REQUIREMENT: Write only the number of lines in the records beneath that hold "gerais".

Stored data
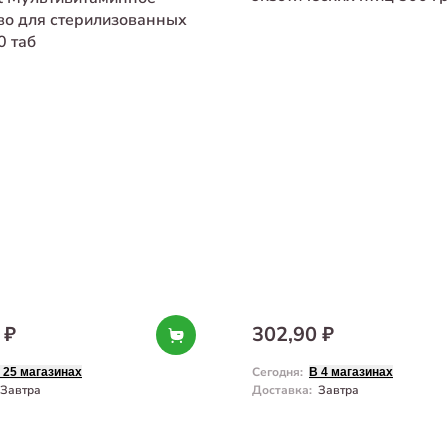
во для стерилизованных
0 таб
 ₽
302,90 ₽
Сегодня
:
 25 магазинах
В 4 магазинах
Завтра
Доставка
:
Завтра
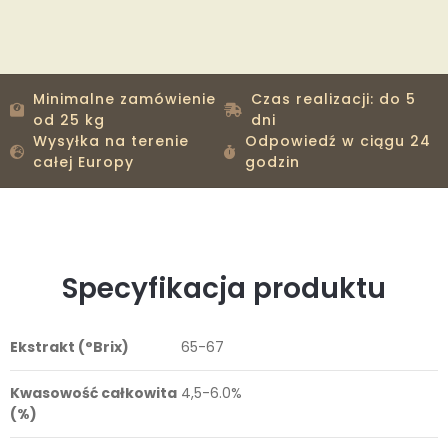
Minimalne zamówienie
Czas realizacji: do 5
od 25 kg
dni
Wysyłka na terenie
Odpowiedź w ciągu 24
całej Europy
godzin
Specyfikacja produktu
Ekstrakt (°Brix)
65-67
Kwasowość całkowita
4,5-6.0%
(%)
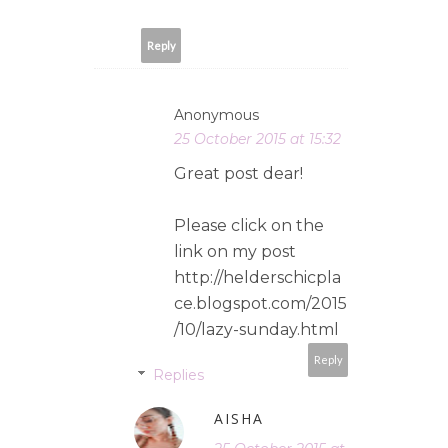
Reply
Anonymous
25 October 2015 at 15:32
Great post dear!
Please click on the
link on my post
http://helderschicpla
ce.blogspot.com/2015
/10/lazy-sunday.html
Reply
Replies
AISHA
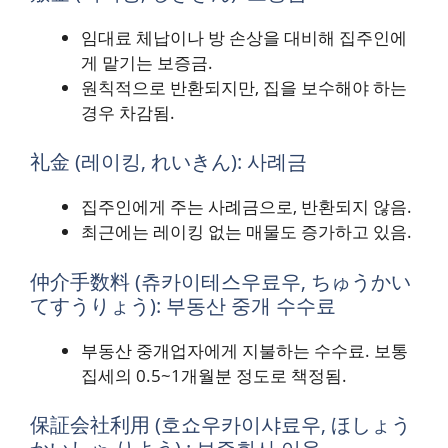
임대료 체납이나 방 손상을 대비해 집주인에
게 맡기는 보증금.
원칙적으로 반환되지만, 집을 보수해야 하는
경우 차감됨.
礼金 (레이킹, れいきん): 사례금
집주인에게 주는 사례금으로, 반환되지 않음.
최근에는 레이킹 없는 매물도 증가하고 있음.
仲介手数料 (츄카이테스우료우, ちゅうかい
てすうりょう): 부동산 중개 수수료
부동산 중개업자에게 지불하는 수수료. 보통
집세의 0.5~1개월분 정도로 책정됨.
保証会社利用 (호쇼우카이샤료우, ほしょう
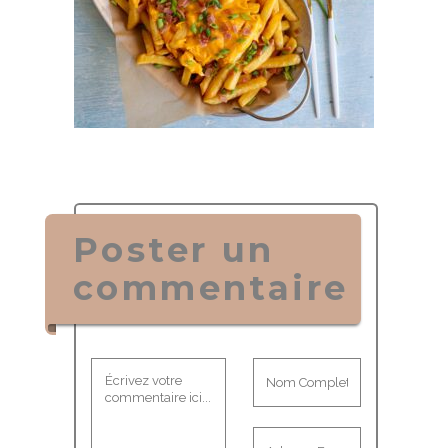
Poster un
commentaire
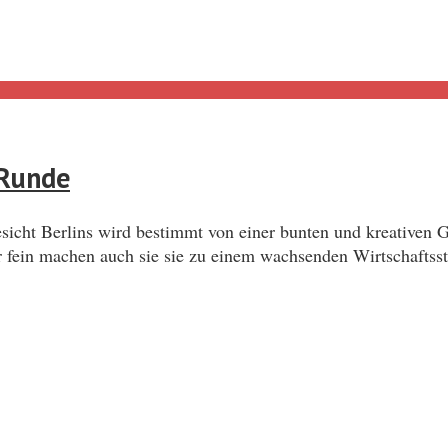
 Runde
sicht Berlins wird bestimmt von einer bunten und kreativen G
 fein machen auch sie sie zu einem wachsenden Wirtschaftss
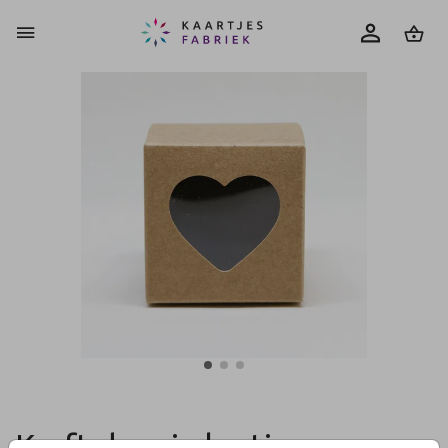
0
Kraft doosje hartje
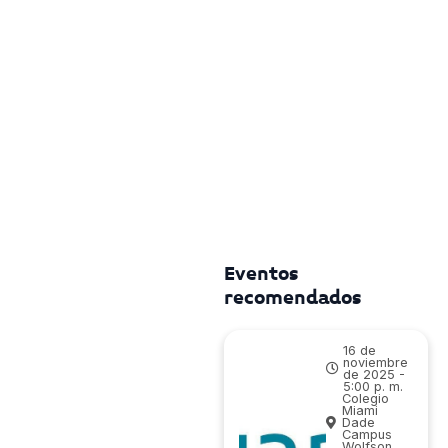
Eventos
recomendados
16 de
noviembre
de 2025 -
5:00 p. m.
Colegio
Miami
Dade
Campus
Wolfson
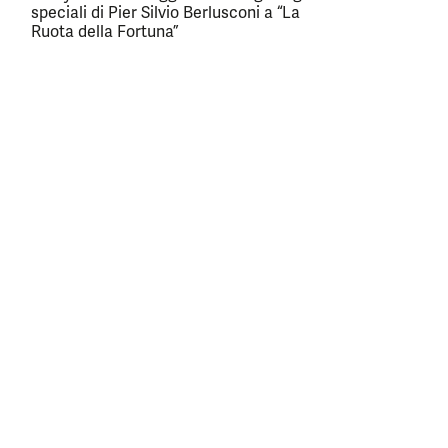
speciali di Pier Silvio Berlusconi a “La
Ruota della Fortuna”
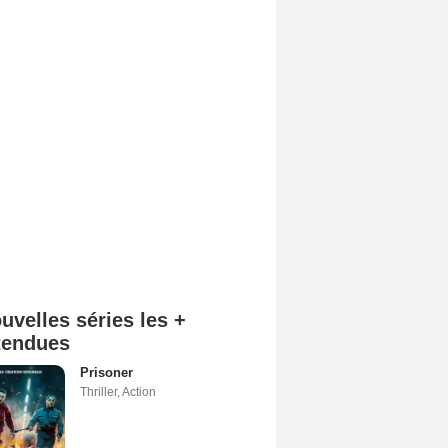
uvelles séries les +
tendues
Prisoner
Thriller
,
Action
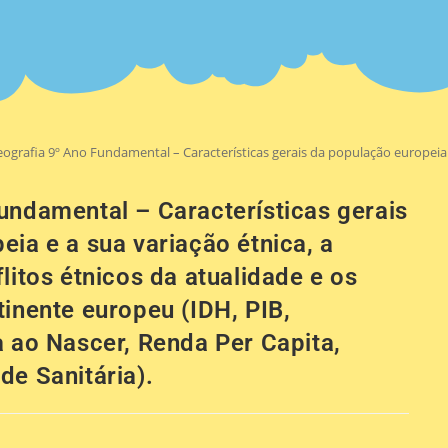
ografia 9º Ano Fundamental – Características gerais da população europeia e
undamental – Características gerais
ia e a sua variação étnica, a
litos étnicos da atualidade e os
inente europeu (IDH, PIB,
a ao Nascer, Renda Per Capita,
de Sanitária).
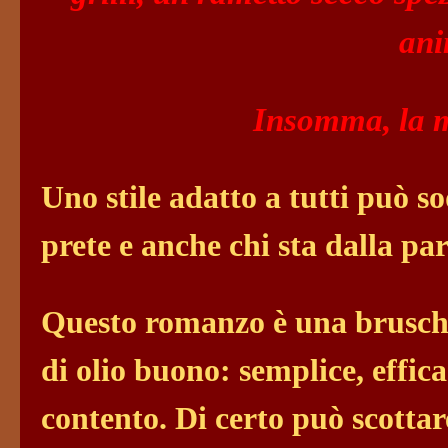
an
Insomma, la m
Uno stile adatto a tutti può so
prete e anche chi sta dalla pa
Questo romanzo è una bruschet
di olio buono: semplice, effica
contento. Di certo può scotta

EXERCISE OUTPUT: 2